= Jeremiah Rundle =

Australian politician

Jeremiah Brice Rundle (1 January 1816 - 6 March 1893) was an English-born Australian politician. He was born in Cornwall to farmer Jeremiah Brice Rundle and Elizabeth White. He emigrated to Australia around 1835 and settled at Murrurundi, where he ran a store. In the 1840s, he earned income by boiling down stock for tallow and foreclosing mortgages. He was eventually a partner in a mercantile firm, which ran until 1859. He set up with Richard Carey Danger a merchant and commission agency called Rundle, Dangar & Co. in Sydney and Dangar & Co. in London. On 18 March 1848 he married Mary Simond, with whom he had eleven children. In the 1850s owned land with the Dangar family owned 600,000 acres of land in Walcha He remained a prominent businessman in the colony, and also owned extensive land in the Liverpool Plains, as well as the Warrego and Darling Downs districts in Queensland. In September 1860 he wrote a letter to the colonial sectary wanting to produce a bill that addresses cattle stealing.

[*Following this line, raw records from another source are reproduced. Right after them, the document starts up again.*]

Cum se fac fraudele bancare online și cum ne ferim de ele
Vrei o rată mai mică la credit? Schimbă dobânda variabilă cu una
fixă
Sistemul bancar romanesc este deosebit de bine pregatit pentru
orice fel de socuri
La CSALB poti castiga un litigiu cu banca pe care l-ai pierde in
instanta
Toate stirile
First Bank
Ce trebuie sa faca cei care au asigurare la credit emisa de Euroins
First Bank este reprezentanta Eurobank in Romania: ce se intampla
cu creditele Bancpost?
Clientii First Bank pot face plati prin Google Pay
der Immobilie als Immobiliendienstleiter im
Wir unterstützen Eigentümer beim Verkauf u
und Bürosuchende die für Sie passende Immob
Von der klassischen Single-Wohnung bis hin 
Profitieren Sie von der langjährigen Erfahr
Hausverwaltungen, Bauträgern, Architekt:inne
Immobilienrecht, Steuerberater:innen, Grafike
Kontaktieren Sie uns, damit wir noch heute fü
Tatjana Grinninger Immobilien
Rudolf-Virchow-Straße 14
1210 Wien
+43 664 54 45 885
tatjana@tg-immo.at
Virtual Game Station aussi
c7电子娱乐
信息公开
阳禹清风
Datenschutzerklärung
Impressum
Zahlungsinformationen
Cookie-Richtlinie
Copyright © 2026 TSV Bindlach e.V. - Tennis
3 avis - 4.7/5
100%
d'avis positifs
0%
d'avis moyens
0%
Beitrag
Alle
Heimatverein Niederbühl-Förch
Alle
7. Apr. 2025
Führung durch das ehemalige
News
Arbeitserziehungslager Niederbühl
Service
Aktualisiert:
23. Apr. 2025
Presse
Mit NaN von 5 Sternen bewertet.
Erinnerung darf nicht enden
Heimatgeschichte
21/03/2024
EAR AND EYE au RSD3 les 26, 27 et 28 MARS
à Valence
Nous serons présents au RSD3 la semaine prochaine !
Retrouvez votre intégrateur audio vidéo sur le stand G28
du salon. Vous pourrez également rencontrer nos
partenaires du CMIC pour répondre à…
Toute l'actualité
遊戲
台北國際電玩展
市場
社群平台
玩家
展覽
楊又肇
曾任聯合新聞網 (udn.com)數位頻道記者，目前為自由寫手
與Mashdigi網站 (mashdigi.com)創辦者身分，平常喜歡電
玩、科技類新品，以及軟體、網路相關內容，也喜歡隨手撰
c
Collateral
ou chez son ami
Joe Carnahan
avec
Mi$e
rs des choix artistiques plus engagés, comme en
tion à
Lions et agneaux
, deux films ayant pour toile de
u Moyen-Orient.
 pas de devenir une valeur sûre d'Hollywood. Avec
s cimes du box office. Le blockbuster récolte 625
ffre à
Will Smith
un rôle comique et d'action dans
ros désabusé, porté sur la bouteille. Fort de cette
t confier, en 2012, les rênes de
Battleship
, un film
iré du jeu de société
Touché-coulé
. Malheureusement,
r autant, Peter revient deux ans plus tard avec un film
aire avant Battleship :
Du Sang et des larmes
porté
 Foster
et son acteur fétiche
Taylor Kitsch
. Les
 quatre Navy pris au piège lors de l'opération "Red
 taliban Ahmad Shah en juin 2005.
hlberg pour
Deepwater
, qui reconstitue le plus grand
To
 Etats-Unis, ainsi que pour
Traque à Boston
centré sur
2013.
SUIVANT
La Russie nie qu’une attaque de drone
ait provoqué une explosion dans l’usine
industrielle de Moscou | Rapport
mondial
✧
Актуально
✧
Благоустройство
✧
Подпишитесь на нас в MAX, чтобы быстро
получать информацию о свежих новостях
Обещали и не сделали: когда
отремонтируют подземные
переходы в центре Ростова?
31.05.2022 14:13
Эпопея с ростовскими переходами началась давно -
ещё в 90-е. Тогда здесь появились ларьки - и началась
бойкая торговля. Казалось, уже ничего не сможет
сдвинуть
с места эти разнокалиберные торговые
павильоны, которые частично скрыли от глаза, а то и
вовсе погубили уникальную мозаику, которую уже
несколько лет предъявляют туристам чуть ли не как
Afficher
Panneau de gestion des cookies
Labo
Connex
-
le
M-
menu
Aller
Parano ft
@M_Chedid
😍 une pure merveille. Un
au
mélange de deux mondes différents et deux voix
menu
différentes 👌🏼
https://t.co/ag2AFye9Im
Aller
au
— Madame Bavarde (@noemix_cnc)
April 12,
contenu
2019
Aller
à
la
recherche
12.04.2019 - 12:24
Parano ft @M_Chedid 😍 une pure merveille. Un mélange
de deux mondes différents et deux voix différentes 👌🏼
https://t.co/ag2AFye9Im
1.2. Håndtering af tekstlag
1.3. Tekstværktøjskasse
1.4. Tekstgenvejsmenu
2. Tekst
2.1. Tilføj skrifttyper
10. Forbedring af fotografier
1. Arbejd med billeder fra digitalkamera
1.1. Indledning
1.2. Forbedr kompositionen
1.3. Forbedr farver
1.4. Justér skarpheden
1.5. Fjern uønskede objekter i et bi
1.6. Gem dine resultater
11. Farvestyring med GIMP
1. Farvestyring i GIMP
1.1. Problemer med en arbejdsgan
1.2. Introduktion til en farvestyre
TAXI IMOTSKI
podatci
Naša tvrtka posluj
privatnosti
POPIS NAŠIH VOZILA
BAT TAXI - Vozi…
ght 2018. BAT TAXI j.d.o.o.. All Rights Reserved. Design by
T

In November 1860 he was appointed to the general committee of the New South Wales Constitutional Association He was the director and chairman of the Australian Joint Bank From 1870 - 1893 he was the director of the Sydney Meat Preserving Co, the Morouya Silver Mining Co, and the United Fire and Marine Insurance Co. He also served as magistrate for the City of Sydney, a trustee of the Victoria Club and an early member of the Royal Sydney Yacht Squadron. In 1882 he was appointed to the New South Wales Legislative Council, where he served until his death at Potts Point in 1893.